Sentiment Analysis for YouTube Comments and Videos Using AI
1Dr.P. Rajendra Prasad
Associate Professor, Department of Computer Science and Engineering Vignan’s Institute of Management and Technology for Women, Hyd.
Email:rajipe@gmail.com
2Valluri Poojaprasanna
UG Student, Department of Computer Science and Engineering Vignan’s Institute of Management and Technology for Women, Hyd.
Email:poojaprasannav@gmail.com
3Atmakur Bhuvaneshwari
UG Student, Department of Computer Science and Engineering5 Vignan’s Institute of Management and Technology for Women, Hyd.
Email: bhuvaneshwariatmakur@gmail.com
4Bandla Swapna
UG Student, Department of Computer Science and Engineering Vignan’s Institute of Management and Technology for Women Email:swapnabandla14@gmail.com
5G. Sai Yamini Devi
UG Student, Department of Computer Science and Engineering Vignan’s Institute of Management and Technology for Women, Hyd.

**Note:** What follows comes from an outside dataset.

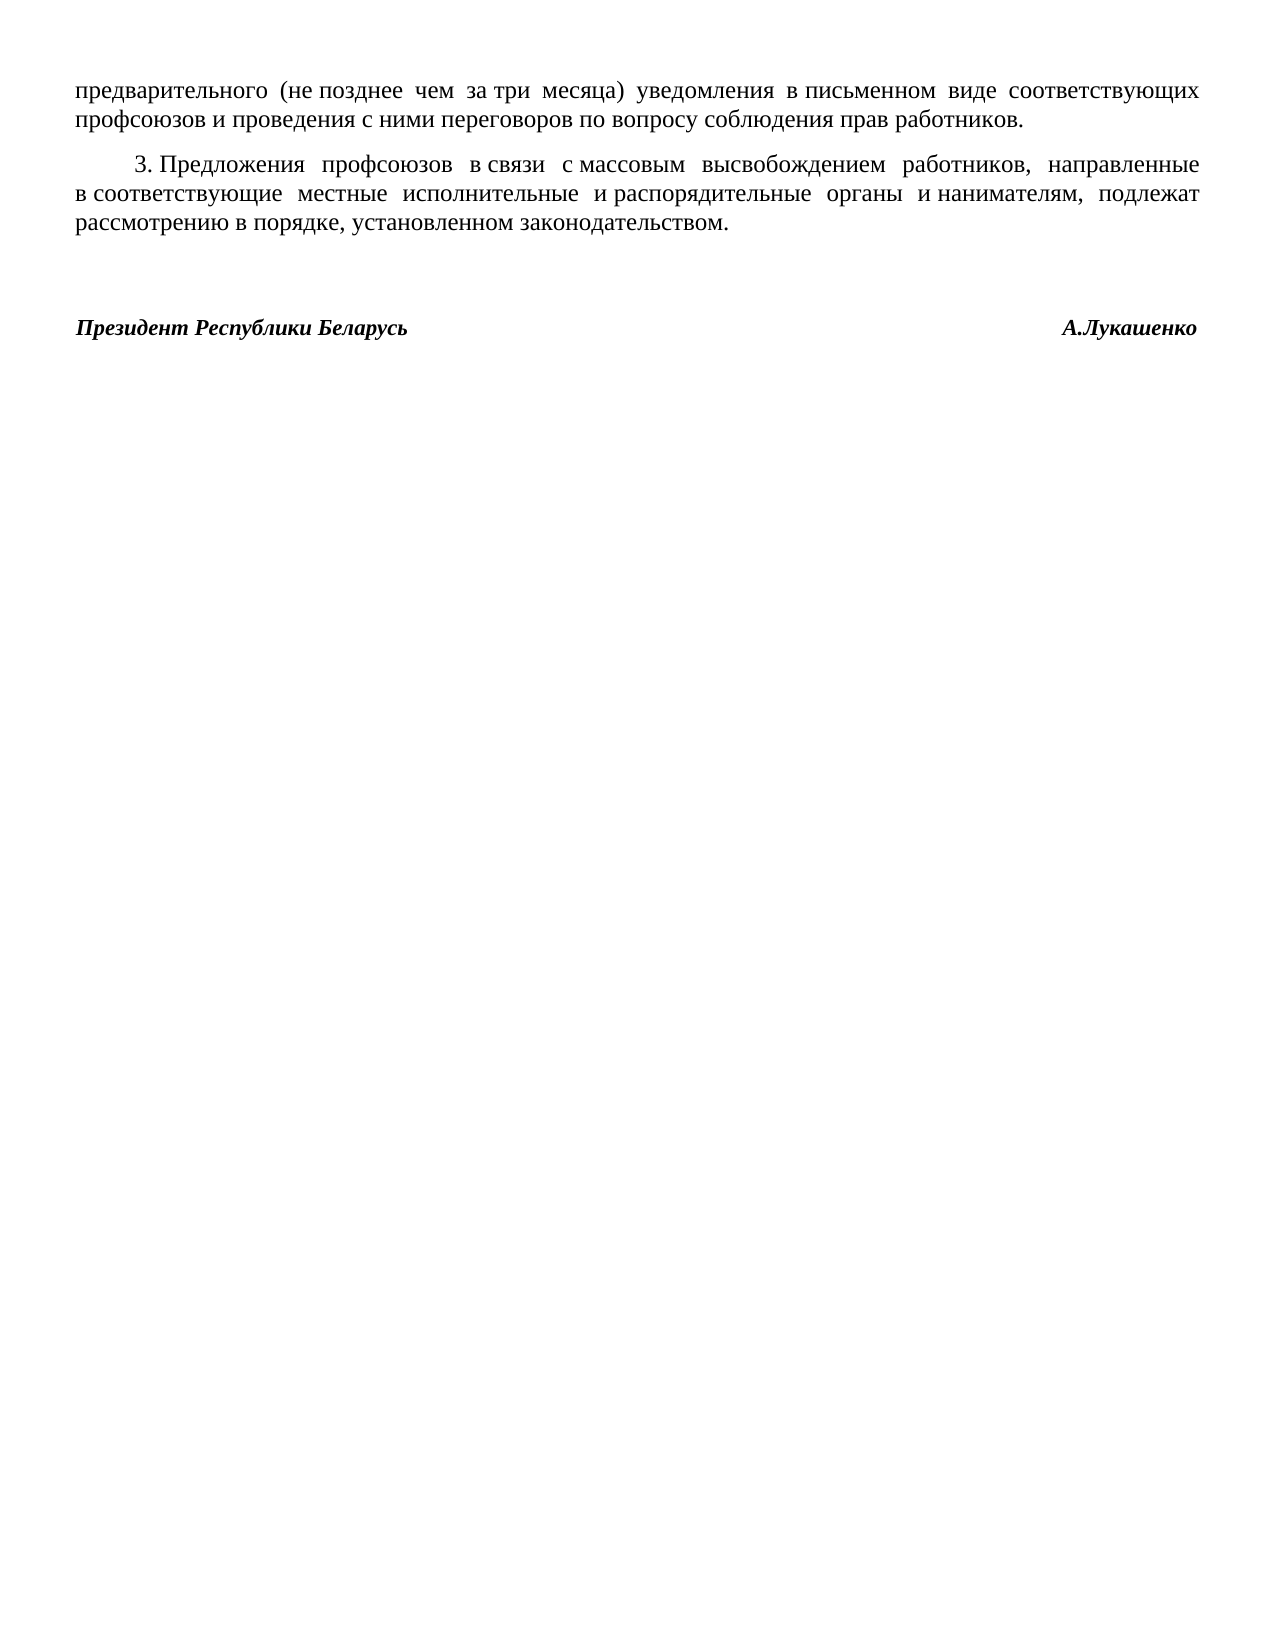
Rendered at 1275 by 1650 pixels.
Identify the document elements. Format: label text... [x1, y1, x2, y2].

table_header Президент Республики Беларусь [75, 298, 637, 357]
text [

Email: yamireddy2004@gmail.com
Abstract- The YouTube Comments and Videos Sentiment Analysis project is an advanced system that automates the sentiment classification of both comments and video transcripts associated with YouTube videos. Using Natural Language Processing (NLP) and cutting-edge deep learning models, the system determines whether the sentiments expressed are positive, negative, or neutral. The system integrates tools such as the YouTube Data API to extract comments and the YouTube Transcript API to retrieve video transcripts. Advanced pre-processing techniques like tokenization, lemmatization, and stopword removal are applied to prepare the text for sentiment analysis. The project employs pre-trained models, including BERT for comments sentiment analysis and LSTM and GRU for video transcript sentiment analysis, ensuring high accuracy in sentiment classification. Users interact with the system through a web-based interface where they can input a YouTube video URL. The system then retrieves comments and transcripts, performs sentiment analysis, and visualizes the results in an intuitive graphical format. To ensure the system delivers reliable results, various performance indicators are used to evaluate how well it identifies and interprets sentiment. These measures help verify the system’s effectiveness and consistency. This project aims to offer real-time analysis of public opinion, providing valuable insights to content creators, marketers, and businesses. As a result, they can make smarter and faster decisions based on current trends and audience reactions.
Keywords- Sentiment, YouTube Comments, YouTube URL, LSTM, GRU, BERT, NLP.